Parts of the new Dunedin Hospital are to be fast tracked and finished three years earlier than expected, the Health Minister said today. 

David Clark, Dunedin North MP, said the hospital would now be built in two stages, with the outpatient and day surgery building finishing early and the inpatient building being finished five to six years after. 

"Dunedin Hospital will not last the distance in its current state. There is simply too much damage, too much congestion, too many things to work around and no room to do so," he said. 

However, National are calling the move hypocritical. 

"The Minister’s 'fast track' is actually a managed delay of the entire project and smacks of hypocrisy," said National's health spokesperson Michael Woodhouse. 

"The Minister seems to be desperately working to put a spade in the ground in the shortest possible time at the expense of the whole project and its time to completion," Mr Woodhouse said.

"He has indicated that those spades will be in the ground in the second half of 2020, which will likely just happen to coincide with the next general election."

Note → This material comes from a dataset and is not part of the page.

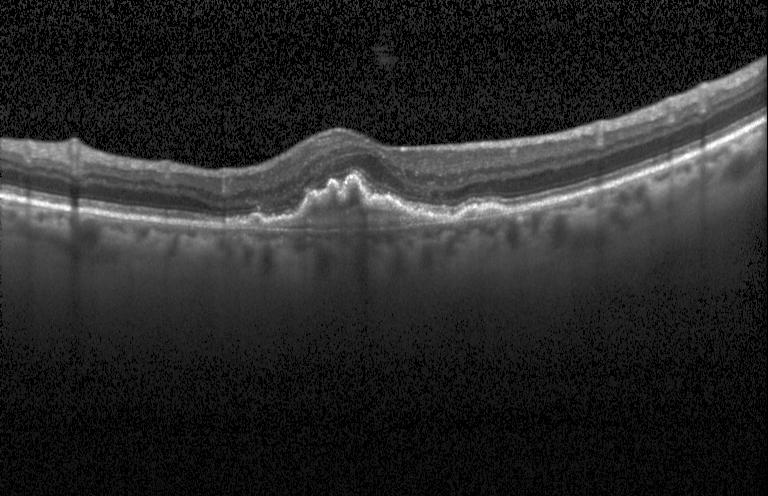
Through the macula · acquired on a Heidelberg Spectralis · optical coherence tomography scan
Finding: choroidal neovascularization.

Dr Clark said the hospital does not have adequate capacity for its day surgery and had no room to expand. 

"The best way forward is to put a manageable chunk of the new hospital on a much faster track."

The day surgery would be opened in November 2023 and the outpatient part of the building a year later. 

The larger outpatient building was expected to open in 2028. 

Mr Woodhouse said Dr Clark was "very vocal in Opposition about the rebuild, saying a completion date of 2027 was too slow".

"Now it appears the best case scenario for the completion of the larger inpatient building would be late 2028 and more likely into 2030, which is slower than the time frame the previous National-led Government had laid out.